There is material below. Print exactly the lines starting at the line with "wall art: none" and ending at the line with "water bottle: present [515,262,559,359]", ends included, and no others.

----------------

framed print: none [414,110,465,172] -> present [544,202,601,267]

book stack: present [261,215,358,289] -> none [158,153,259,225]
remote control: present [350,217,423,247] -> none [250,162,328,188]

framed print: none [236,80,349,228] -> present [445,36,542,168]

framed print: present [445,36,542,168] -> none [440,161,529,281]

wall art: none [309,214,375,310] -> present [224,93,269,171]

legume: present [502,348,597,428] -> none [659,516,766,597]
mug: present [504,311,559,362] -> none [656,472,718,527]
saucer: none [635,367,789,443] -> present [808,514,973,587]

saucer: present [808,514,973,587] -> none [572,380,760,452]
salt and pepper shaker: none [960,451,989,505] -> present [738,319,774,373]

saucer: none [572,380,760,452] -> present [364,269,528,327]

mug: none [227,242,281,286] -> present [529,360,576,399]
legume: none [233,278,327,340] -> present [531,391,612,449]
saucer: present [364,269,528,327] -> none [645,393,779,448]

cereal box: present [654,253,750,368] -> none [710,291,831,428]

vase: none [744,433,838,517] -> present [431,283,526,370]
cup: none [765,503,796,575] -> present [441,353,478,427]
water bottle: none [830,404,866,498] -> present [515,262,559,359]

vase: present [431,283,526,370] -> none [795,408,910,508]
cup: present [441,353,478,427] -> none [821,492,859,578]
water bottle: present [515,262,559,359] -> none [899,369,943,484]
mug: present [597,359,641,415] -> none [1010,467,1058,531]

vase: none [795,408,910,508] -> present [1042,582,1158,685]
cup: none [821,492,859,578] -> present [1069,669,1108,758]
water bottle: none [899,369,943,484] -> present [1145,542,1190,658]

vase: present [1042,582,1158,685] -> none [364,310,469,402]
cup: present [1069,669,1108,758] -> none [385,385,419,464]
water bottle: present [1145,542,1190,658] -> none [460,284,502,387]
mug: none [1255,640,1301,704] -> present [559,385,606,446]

----------------

§ **Output**:
wall art: none [309,214,375,310] -> present [224,93,269,171]

legume: present [502,348,597,428] -> none [659,516,766,597]
mug: present [504,311,559,362] -> none [656,472,718,527]
saucer: none [635,367,789,443] -> present [808,514,973,587]

saucer: present [808,514,973,587] -> none [572,380,760,452]
salt and pepper shaker: none [960,451,989,505] -> present [738,319,774,373]

saucer: none [572,380,760,452] -> present [364,269,528,327]

mug: none [227,242,281,286] -> present [529,360,576,399]
legume: none [233,278,327,340] -> present [531,391,612,449]
saucer: present [364,269,528,327] -> none [645,393,779,448]

cereal box: present [654,253,750,368] -> none [710,291,831,428]

vase: none [744,433,838,517] -> present [431,283,526,370]
cup: none [765,503,796,575] -> present [441,353,478,427]
water bottle: none [830,404,866,498] -> present [515,262,559,359]

vase: present [431,283,526,370] -> none [795,408,910,508]
cup: present [441,353,478,427] -> none [821,492,859,578]
water bottle: present [515,262,559,359] -> none [899,369,943,484]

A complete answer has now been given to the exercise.